Dealing with panics #263

Nemo157 · 2019-05-27T08:22:36Z

Currently Tide doesn't provide any way to deal with panics in handlers, these just unwind up to the executor and (at least in the case of Tokio) kill the executors thread. During the unwinding the TCP connection is dropped and the client gets something like The connection was reset. The application as a whole just keeps running (I'm not sure what happens with other requests currently being handled on the same worker thread).

My first thought on dealing with this is having a middleware that uses catch_unwind to catch the panic and return a minimal 500 to the client. (I have prototyped this and it works very easily).

The other part of this is that when I encountered it I had locked a Mutex stored in the State, this subsequently started returning PoisonError on access so my application was effectively dead. Maybe when a panic is encountered it should be proxied through to the future returned by serve and resumed on the main thread to try and kill the entire application. Alternatively this could be dealt with at the application level using "health checks" with support from a service coordinator (like Kubernetes). Since it depends on usecase it may make sense to provide middleware supporting different options and allow the user to choose.

The text was updated successfully, but these errors were encountered:

yoshuawuyts · 2019-05-27T11:17:37Z

@Nemo157 I like the idea of doing a basic thing where we terminate all connections with a 500. I'm a big fan of the panic = abort model, where if we're panicking it means something has gone terminally wrong, and we need to reboot.

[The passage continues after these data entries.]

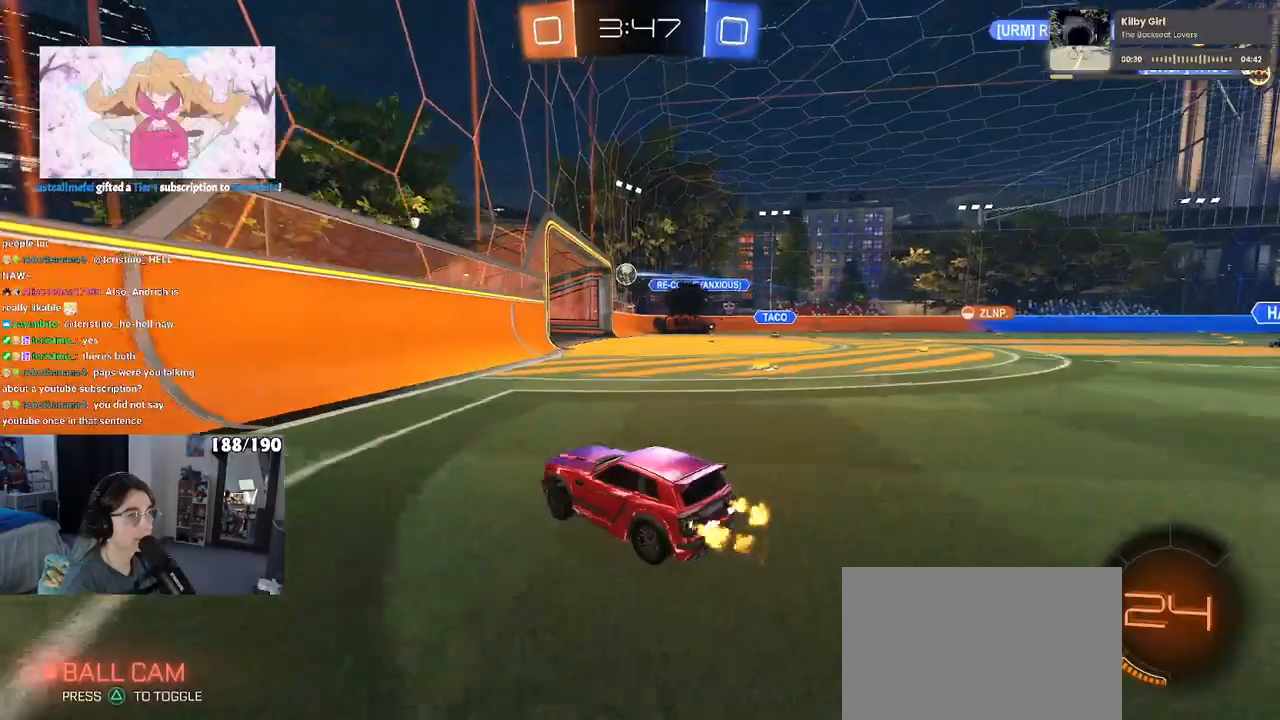
{"buttons": ["R2"], "left_stick": "center", "right_stick": "center", "events": [[250, "left_stick", "center"], [267, "R2", "up"], [483, "R2", "down"]]}
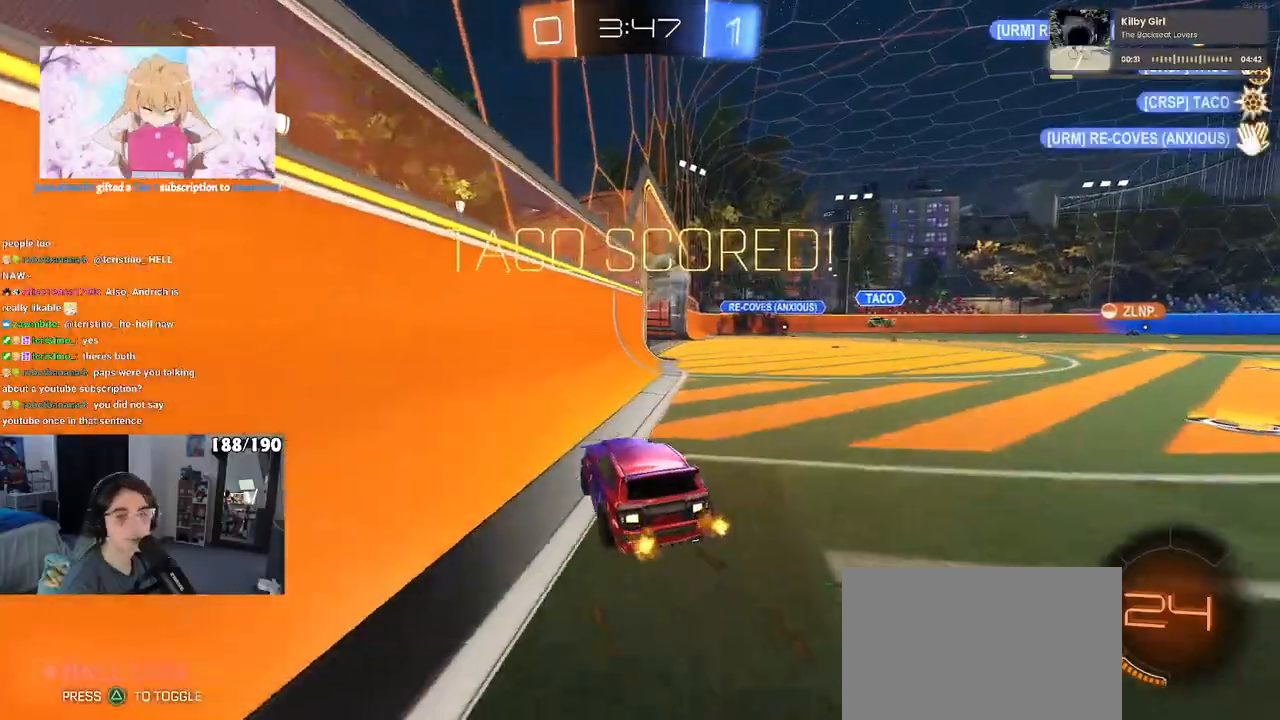
{"buttons": [], "left_stick": "center", "right_stick": "center", "events": [[33, "R2", "up"]]}
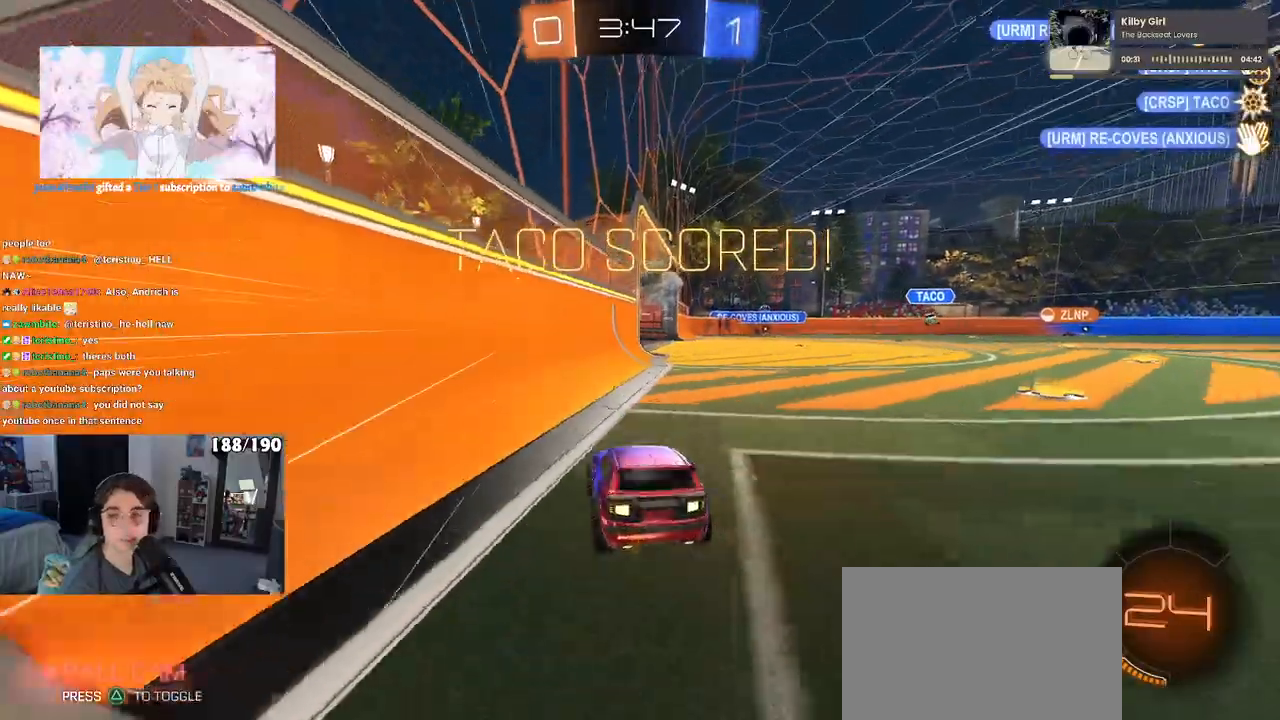
{"buttons": [], "left_stick": "center", "right_stick": "center", "events": []}
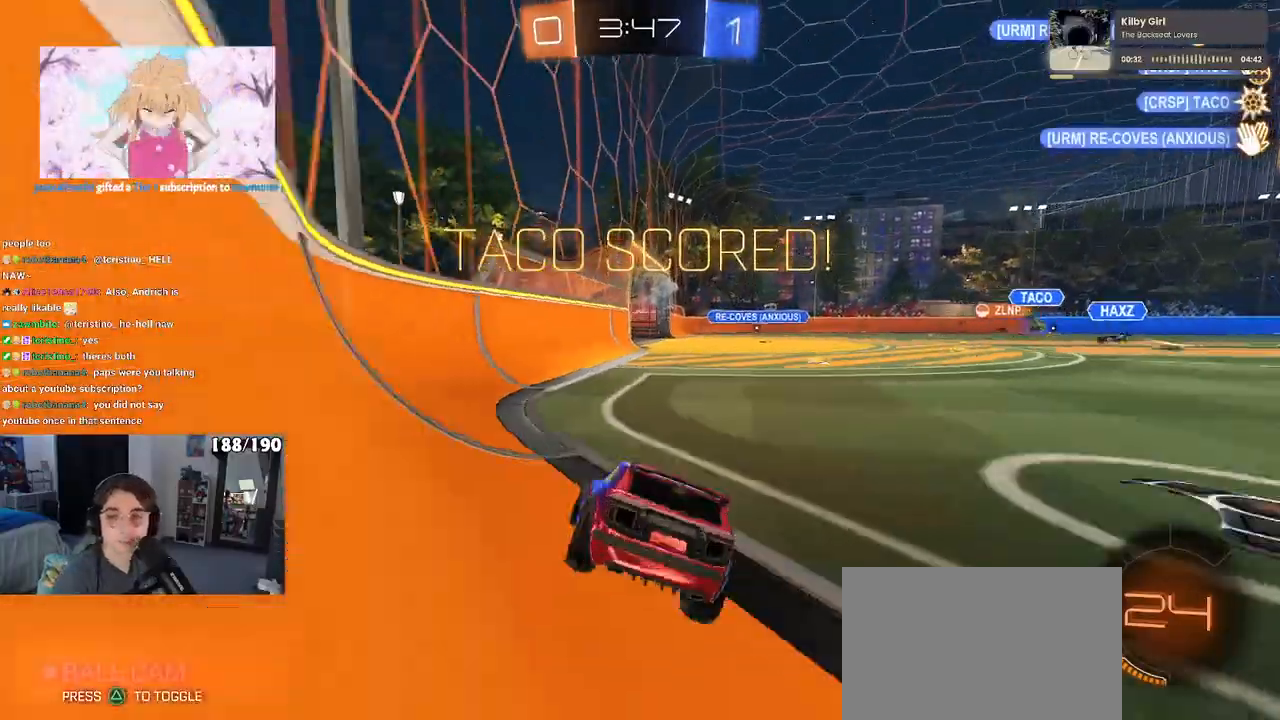
{"buttons": [], "left_stick": "center", "right_stick": "center", "events": []}
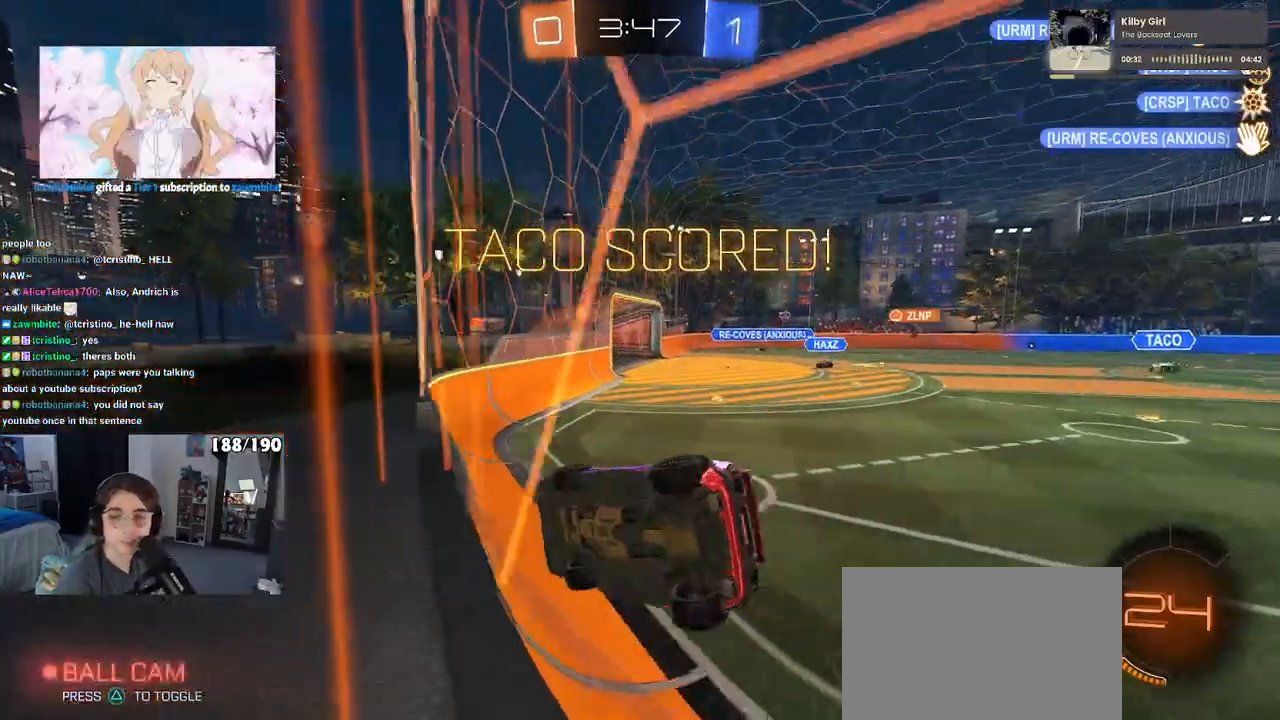
{"buttons": [], "left_stick": "center", "right_stick": "center", "events": []}
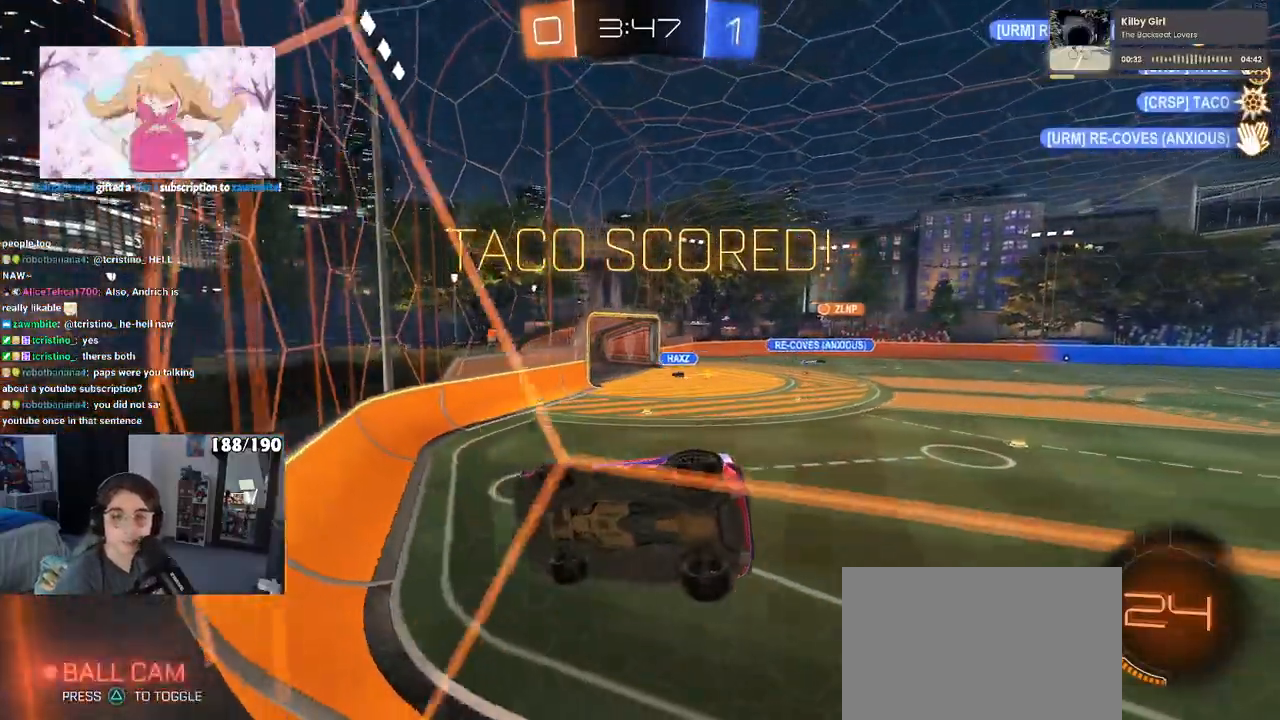
{"buttons": [], "left_stick": "center", "right_stick": "center", "events": []}
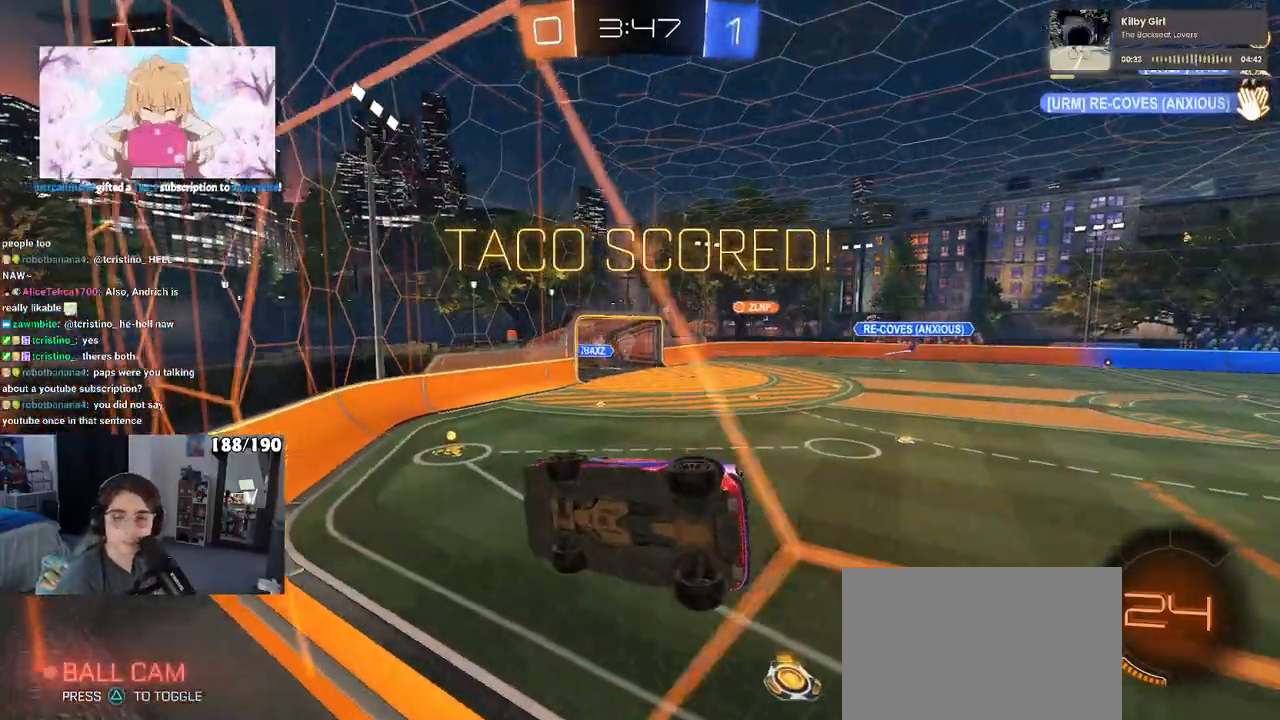
{"buttons": [], "left_stick": "center", "right_stick": "center", "events": []}
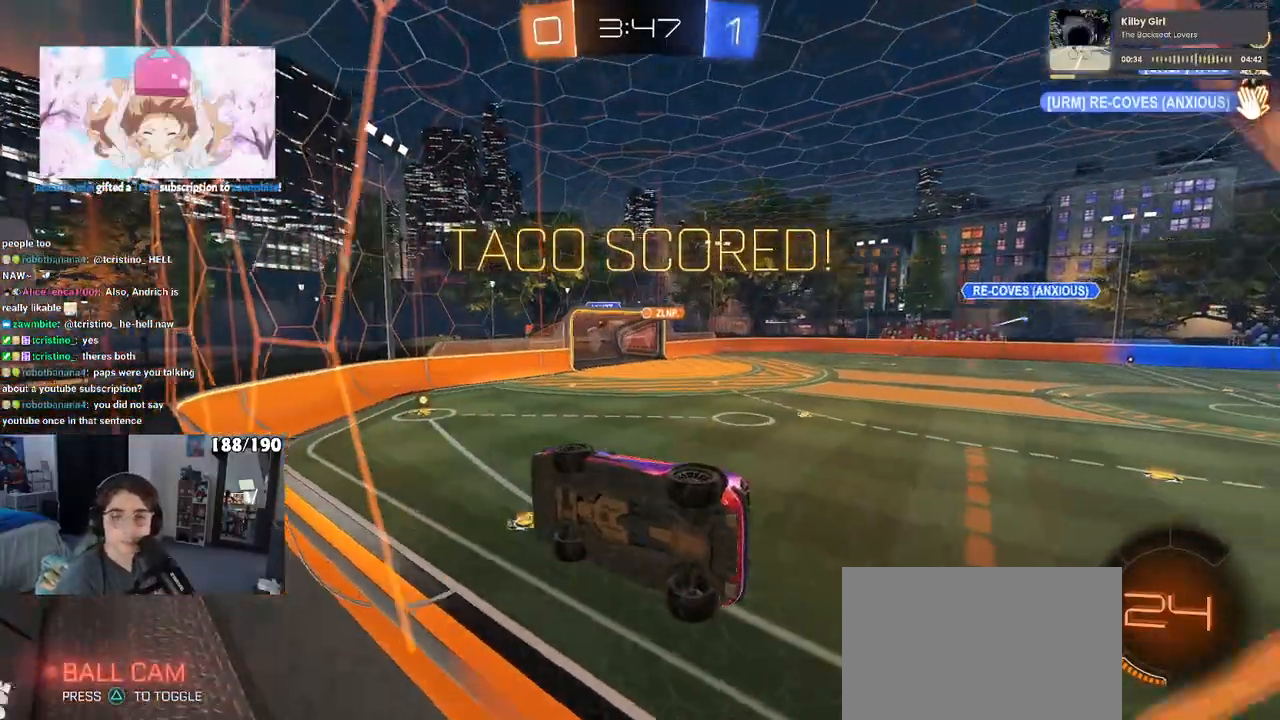
{"buttons": [], "left_stick": "center", "right_stick": "center", "events": []}
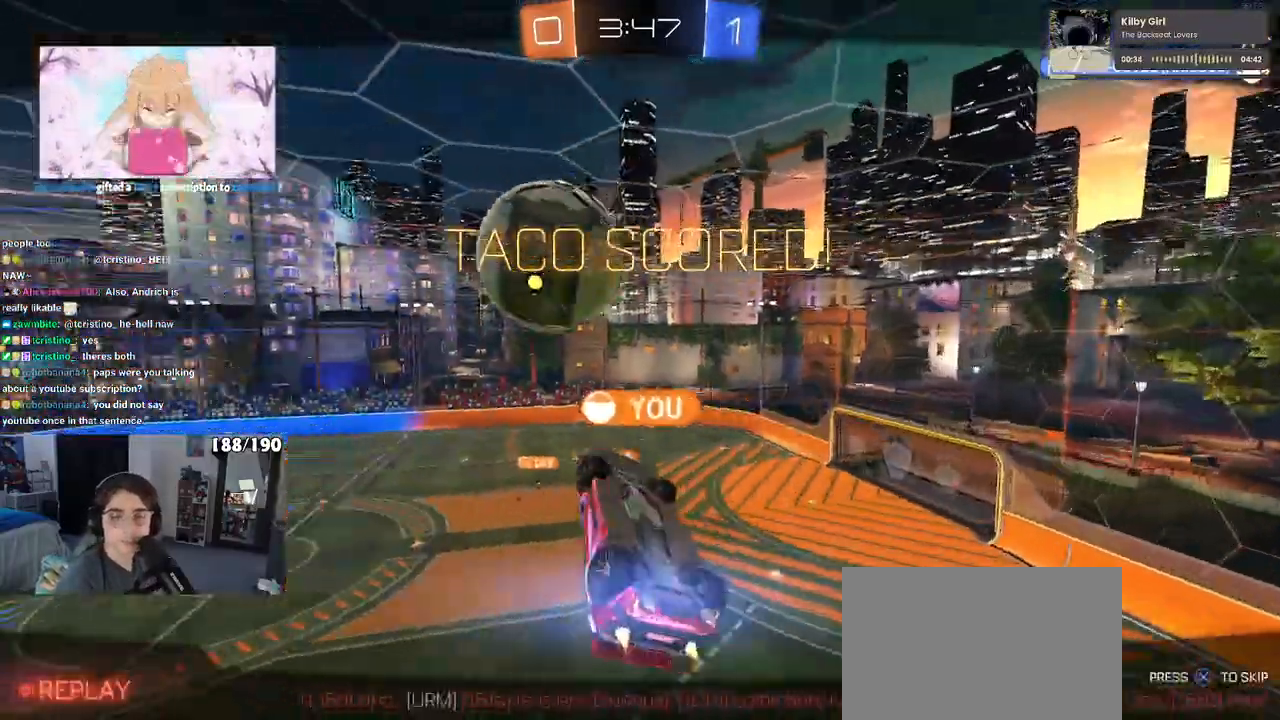
{"buttons": [], "left_stick": "center", "right_stick": "center", "events": []}
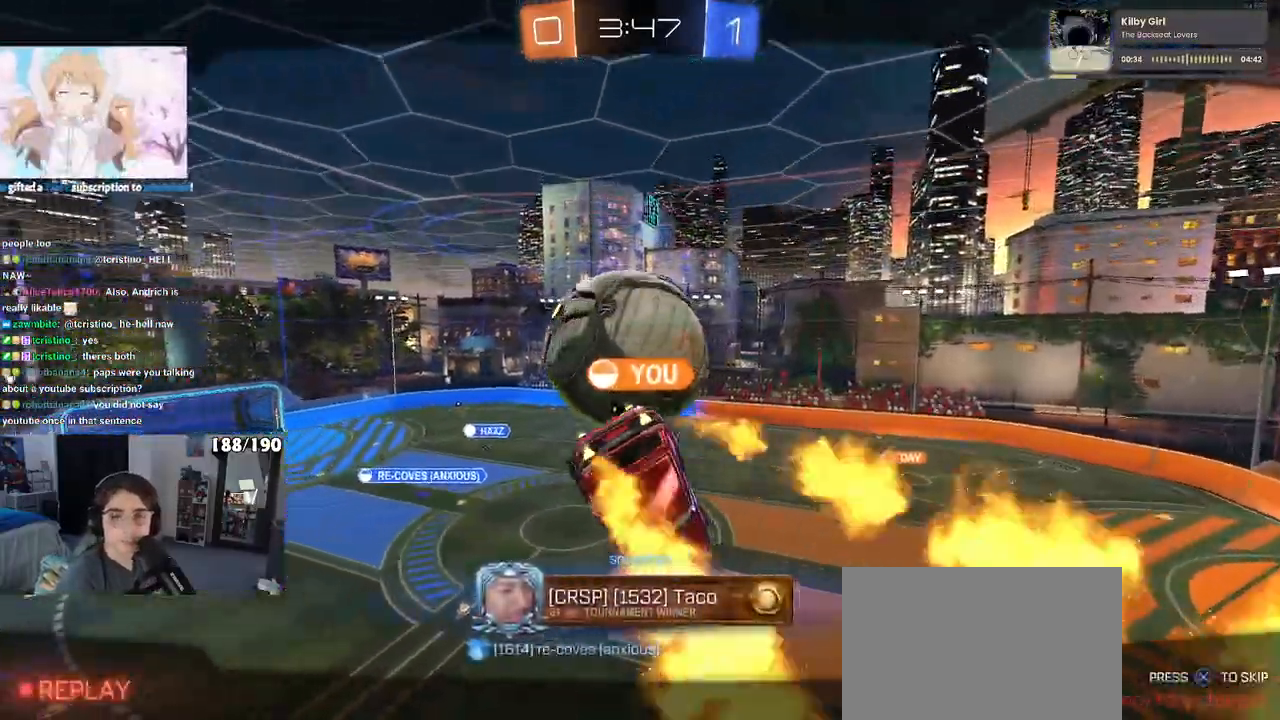
{"buttons": [], "left_stick": "center", "right_stick": "center", "events": []}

I'm a bit hesitant for any more elaborate schemes though. Especially if there's a risk we might hang while we try and return the 500s (e.g. network timeouts). When a panic occurs we should want to terminate, and let the supervisor restart the application. If panics occur frequently supervisors (e.g. kubernetes) can issue an auto-rollback to give developers time to investigate the failure without it affecting production.

Re: poison errors -- parking-lot provides a way around poison errors specifically, but I'm not sure what to do about {dead,live}locks in general. I think your intuition is right, and we should have a way to provide status checks to any supervisor process so they can judge the status. But this indeed feels like a different topic than "dealing with panics". Perhaps we should open a separate issue on this?

Nemo157 · 2019-05-27T11:43:51Z

I brought up the poison error because that is a knockon effect from panic unwinding. I don't know if there are other commonly used data structures that you might store in State which become unusable during unwinding, but if there are then it seems like a good argument for the "proxy panics through to App::{serve,run}" approach where a panic in any handler kills off the entire application (which can't be dealt with just as a middleware currently). It sounds like you're in favour of this approach rather than the basic "panic fails the current request, but the rest keep running" approach I prototyped.

(Opened #264 for more specifics on {dead,live}locked applications).

prasannavl · 2019-05-27T12:11:04Z

@Nemo157 - Are we talking about panics below the tide layer? (as in hyper, networking layers, etc), or above tide layers? (I think below tide they are fairly self contained, and represent more serious ones which probably should and would crash).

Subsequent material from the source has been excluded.